Go through the lines below. Copy those with "Additional".

(Collected data entries)
######
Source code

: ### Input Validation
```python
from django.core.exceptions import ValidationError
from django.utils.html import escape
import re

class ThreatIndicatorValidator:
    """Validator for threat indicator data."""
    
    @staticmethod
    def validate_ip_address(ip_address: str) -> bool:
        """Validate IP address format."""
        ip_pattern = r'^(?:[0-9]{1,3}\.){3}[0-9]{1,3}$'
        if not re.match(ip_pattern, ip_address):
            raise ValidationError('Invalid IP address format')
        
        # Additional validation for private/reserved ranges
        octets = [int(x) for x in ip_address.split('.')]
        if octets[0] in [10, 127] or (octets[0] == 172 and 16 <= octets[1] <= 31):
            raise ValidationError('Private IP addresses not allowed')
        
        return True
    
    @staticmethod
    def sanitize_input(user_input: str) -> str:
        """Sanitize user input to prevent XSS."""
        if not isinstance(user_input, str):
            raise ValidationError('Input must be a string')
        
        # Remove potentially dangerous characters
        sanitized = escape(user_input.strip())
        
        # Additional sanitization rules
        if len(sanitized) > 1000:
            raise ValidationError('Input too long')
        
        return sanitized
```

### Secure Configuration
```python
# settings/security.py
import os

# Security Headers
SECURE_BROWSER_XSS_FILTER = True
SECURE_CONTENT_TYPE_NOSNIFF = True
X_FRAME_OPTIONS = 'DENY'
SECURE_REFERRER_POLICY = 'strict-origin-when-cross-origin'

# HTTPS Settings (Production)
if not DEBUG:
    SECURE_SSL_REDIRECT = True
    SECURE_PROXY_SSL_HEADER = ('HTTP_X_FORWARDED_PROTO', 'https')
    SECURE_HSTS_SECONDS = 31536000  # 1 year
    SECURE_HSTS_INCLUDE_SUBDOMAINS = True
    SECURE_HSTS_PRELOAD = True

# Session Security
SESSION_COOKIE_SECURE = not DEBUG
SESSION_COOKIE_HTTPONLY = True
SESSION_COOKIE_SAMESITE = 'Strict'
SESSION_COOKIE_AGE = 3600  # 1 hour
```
######
▸ Solution to this task:
        # Additional validation for private/reserved ranges
        # Additional sanitization rules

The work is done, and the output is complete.